We don't get to explore those things if we insist on staying in the cave and theorizing; I'd love for someone to point out I've wandered down a dead end, but everything I've read and considered so far leads me to believe that there's no value in distinguishing one's own consciousness from all other things scientific. Treat it as the evidence it is; if you need to update, update all the way.
I think he's telling you to do that work yourself, because he doesn't want to do it and he's also not the best equipped to do it either.
This sounds like just another way of saying "I don't like your conclusions, but I can't see a good way to refute them."

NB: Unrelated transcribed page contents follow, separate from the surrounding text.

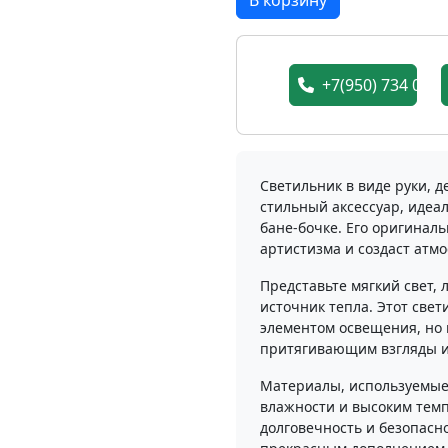
В корзину
+7(950) 734 05 7
Светильник в виде руки, 
стильный аксессуар, идеа
бане-бочке. Его оригинал
артистизма и создаст атм
Представьте мягкий свет,
источник тепла. Этот све
элементом освещения, но
притягивающим взгляды 
Материалы, используемые 
влажности и высоким темп
долговечность и безопасно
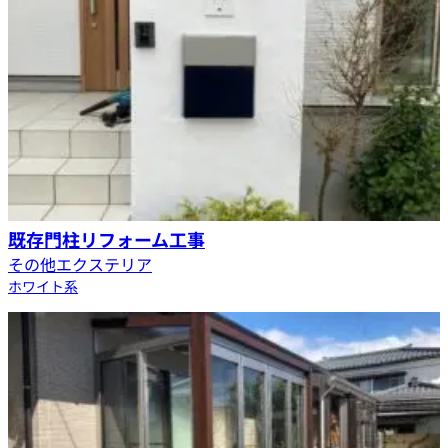
既存門柱リフォーム工事
その他エクステリア
ホワイト系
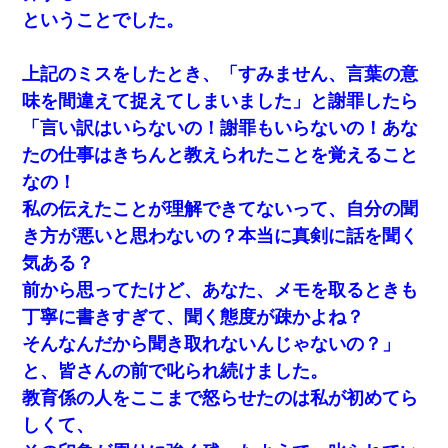
ということでした。
旦那が長男のDNA鑑定をしたら血縁関係0%だった。旦那
「やっぱりウワキしてたんだな…」長男「俺は誰の子供な
上記のミスをしたとき、「すみません、言葉の意
の？」長女・次男「ウワキ女！」
味を間違えて捉えてしまいました」と謝罪したら
「言い訳はいらないの！謝罪もいらないの！あな
今日夫の実家に泊ったんだけど、朝起きたら股間がなんか
モッコリしてた
たの仕事はきちんと教えられたことを覚えること
なの！
【GJ!】会社から帰宅中、広い駐車場にエンジンかけっ放し
私の伝えたことが理解できてないって、自分の聞
の車を発見。しかも「ヒィ～」みたいな声も聞こえてきた
ので気になって近寄ったら女の子がおっさんの下敷きにな
き方が悪いと思わないの？本当に真剣に話を聞く
ってた
気ある？
前から思ってたけど、あなた、メモを取るときも
【戦争】不妊の俺嫁に弟嫁が2日間4歳児を託児 俺嫁はそこ
まで気にしてなかったが、あまりにも子供が俺嫁に懐くの
丁寧に書きすぎて、聞く態度が疎かよね？
で最後らへん顔引きつってた → そして弟嫁が迎えに来た翌
日…
そんなんだから聞き取れないんじゃないの？」
と、皆さんの前で叱られ続けました。
とっさに女児を捕まえたら変質者扱いされた。母親「あっ
教育係の人をここまで怒らせたのは私が初めてら
ち行ってよ！気持ち悪い！（ｼｯｼｯ」→ 後日、俺を見つけた
母親がすっ飛んできて・・・
しくて、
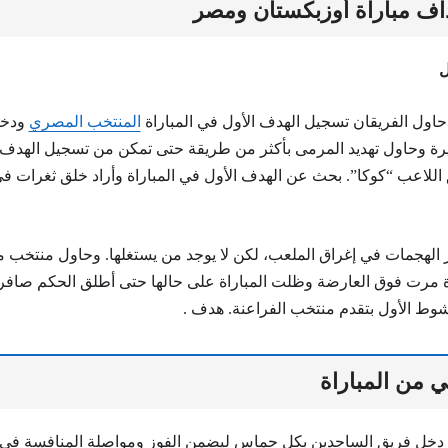
اف مباراة أوزبكستان ومصر
ل
اول الفريقان تسجيل الهدف الأول في المباراة
المنتخب المصري
ودخل
يرة وحاول تهديد المرمى بأكثر من طريقة حتى تمكن من تسجيل الهدف ا
للاعب “كوكا”. بحث عن الهدف الأول في المباراة وأراد خلق ثغرات ف
الهجمات في إغراق الملعب، لكن لا يوجد من يستغلها. وحاول منتخب
 مرت فوق العارضة وظلت المباراة على حالها حتى أطلق الحكم صافرة
الشوط الأول بتقدم منتخب الفراعنة. هدف .
ي من المباراة
 دخل فريق الساجدين بكل حماس ليضمن الفوز ومواصلة المنافسة في ه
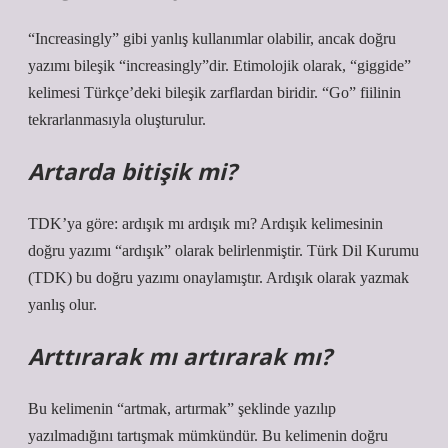
“Increasingly” gibi yanlış kullanımlar olabilir, ancak doğru
yazımı bileşik “increasingly”dir. Etimolojik olarak, “giggide”
kelimesi Türkçe’deki bileşik zarflardan biridir. “Go” fiilinin
tekrarlanmasıyla oluşturulur.
Artarda bitişik mi?
TDK’ya göre: ardışık mı ardışık mı? Ardışık kelimesinin
doğru yazımı “ardışık” olarak belirlenmiştir. Türk Dil Kurumu
(TDK) bu doğru yazımı onaylamıştır. Ardışık olarak yazmak
yanlış olur.
Arttırarak mı artırarak mı?
Bu kelimenin “artmak, artırmak” şeklinde yazılıp
yazılmadığını tartışmak mümkündür. Bu kelimenin doğru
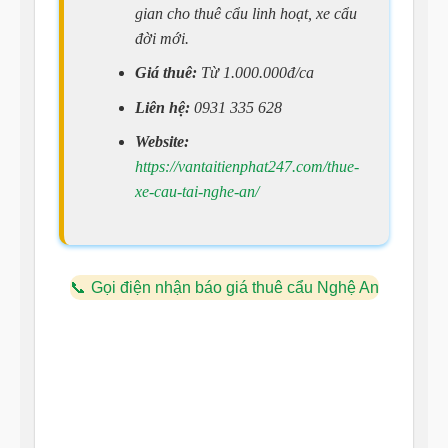
gian cho thuê cẩu linh hoạt, xe cẩu
đời mới.
Giá thuê:
Từ 1.000.000đ/ca
Liên hệ:
0931 335 628
Website:
https://vantaitienphat247.com/thue-
xe-cau-tai-nghe-an/
Gọi điện nhận báo giá thuê cẩu Nghệ An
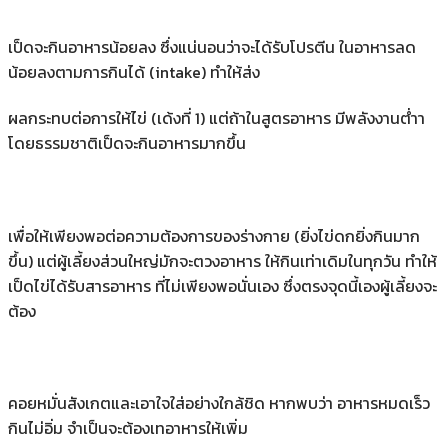
เป็ดจะกินอาหารน้อยลง ซึ่งแน่นอนว่าจะได้รับโปรตีน ในอาหารลด
น้อยลงตามการกินได้ (intake) ทําให้ส่ง
ผลกระทบต่อการให้ไข่ (เด้งที่ 1) แต่ถ้าในสูตรอาหาร มีพลังงานต่ําา
โดยธรรมชาติเป็ดจะกินอาหารมากขึ้น
เพื่อให้เพียงพอต่อความต้องการของร่างกาย (ยิ่งไข่ดกยิ่งกินมาก
ขึ้น) แต่ผู้เลี้ยงส่วนใหญ่มักจะตวงอาหาร ให้กินเท่าเดิมในทุกวัน ทําให้
เป็ดไข่ได้รับสารอาหาร ที่ไม่เพียงพอนั่นเอง ซึ่งตรงจุดนี้เองผู้เลี้ยงจะ
ต้อง
คอยหมั่นสังเกตและเอาใจใส่อย่างใกล้ชิด หากพบว่า อาหารหมดเร็ว
กินไม่อิ่ม จําเป็นจะต้องเทอาหารให้เพิ่ม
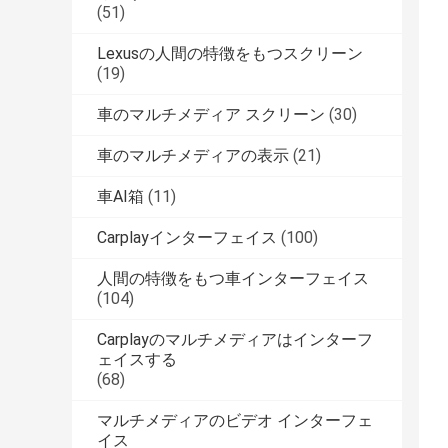
(51)
Lexusの人間の特徴をもつスクリーン
(19)
車のマルチメディア スクリーン
(30)
車のマルチメディアの表示
(21)
車AI箱
(11)
Carplayインターフェイス
(100)
人間の特徴をもつ車インターフェイス
(104)
Carplayのマルチメディアはインターフ
ェイスする
(68)
マルチメディアのビデオ インターフェ
イス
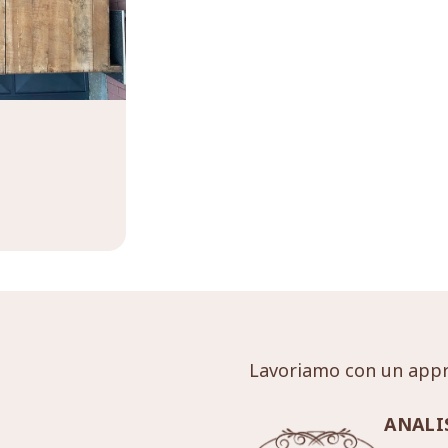
Lavoriamo con un appr
ANALI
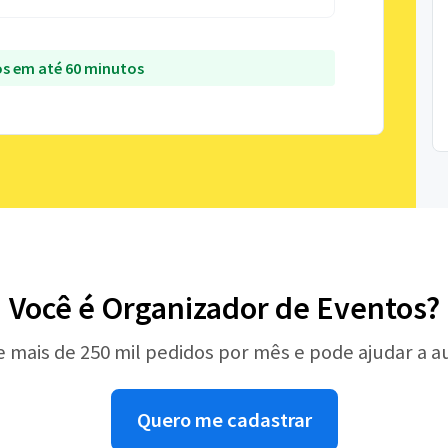
s em até 60 minutos
Você é Organizador de Eventos?
e mais de 250 mil pedidos por mês e pode ajudar a 
Quero me cadastrar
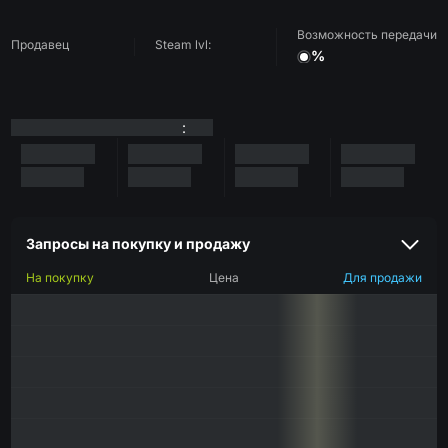
Возможность передачи
Продавец
Steam lvl:
%
:
Запросы на покупку и продажу
На покупку
Цена
Для продажи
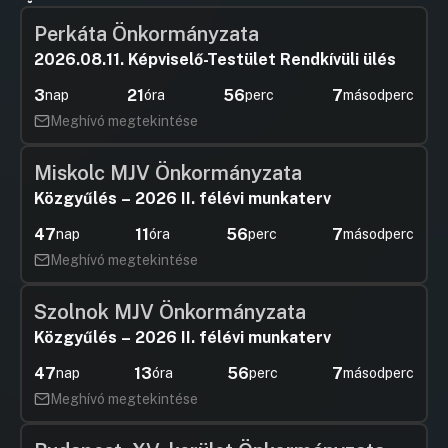
Perkáta Önkormányzata
2026.08.11. Képviselő-Testület Rendkívüli ülés
3
21
56
7
nap
óra
perc
másodperc
Meghívó megtekintése
Miskolc MJV Önkormányzata
Közgyűlés – 2026 II. félévi munkaterv
47
11
56
7
nap
óra
perc
másodperc
Meghívó megtekintése
Szolnok MJV Önkormányzata
Közgyűlés – 2026 II. félévi munkaterv
47
13
56
7
nap
óra
perc
másodperc
Meghívó megtekintése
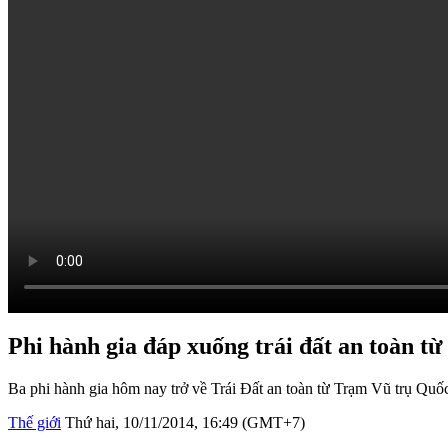
Phi hành gia đáp xuống trái đất an toàn từ
Ba phi hành gia hôm nay trở về Trái Đất an toàn từ Trạm Vũ trụ Quốc
Thế giới
Thứ hai, 10/11/2014, 16:49 (GMT+7)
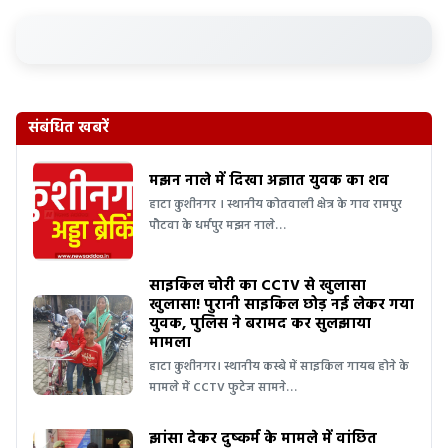
संबंधित खबरें
मझन नाले में दिखा अज्ञात युवक का शव
हाटा कुशीनगर । स्थानीय कोतवाली क्षेत्र के गाव रामपुर
पौटवा के धर्मपुर मझन नाले…
साइकिल चोरी का CCTV से खुलासा
खुलासा! पुरानी साइकिल छोड़ नई लेकर गया
युवक, पुलिस ने बरामद कर सुलझाया
मामला
हाटा कुशीनगर। स्थानीय कस्बे में साइकिल गायब होने के
मामले में CCTV फुटेज सामने…
झांसा देकर दुष्कर्म के मामले में वांछित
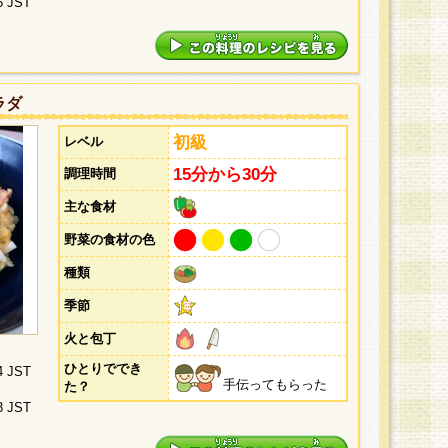
5 JST
ラダ
初級
レベル
15分から30分
調理時間
主な食材
野菜の食材の色
種類
季節
火と包丁
ひとりででき
4 JST
手伝ってもらった
た？
3 JST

No, I don't think so. It sounded more like "your conclusions are not new and wrong, but to refute them would require more effort than I'm willing to invest in replying to a rando's internet comment," which is a totally legitimate stance.
It's sort of like coming across someone in a forum who claims to have invented a perpetual motion machine, noting that they lack fundamental knowledge, but declining to volunteer to be their Physics 101 teacher.
> This is deeply incorrect; it's been a claim made for thousands of years, but it doesn't stand up in the face of Bayesian rationality.
1. In this case, how is "Bayesian rationality" implemented (literally implemented(!)...what are the inputs, what are the outputs, what is the source code of the algorithm)?
2. What is the meaning of "doesn't stand up in the face of"?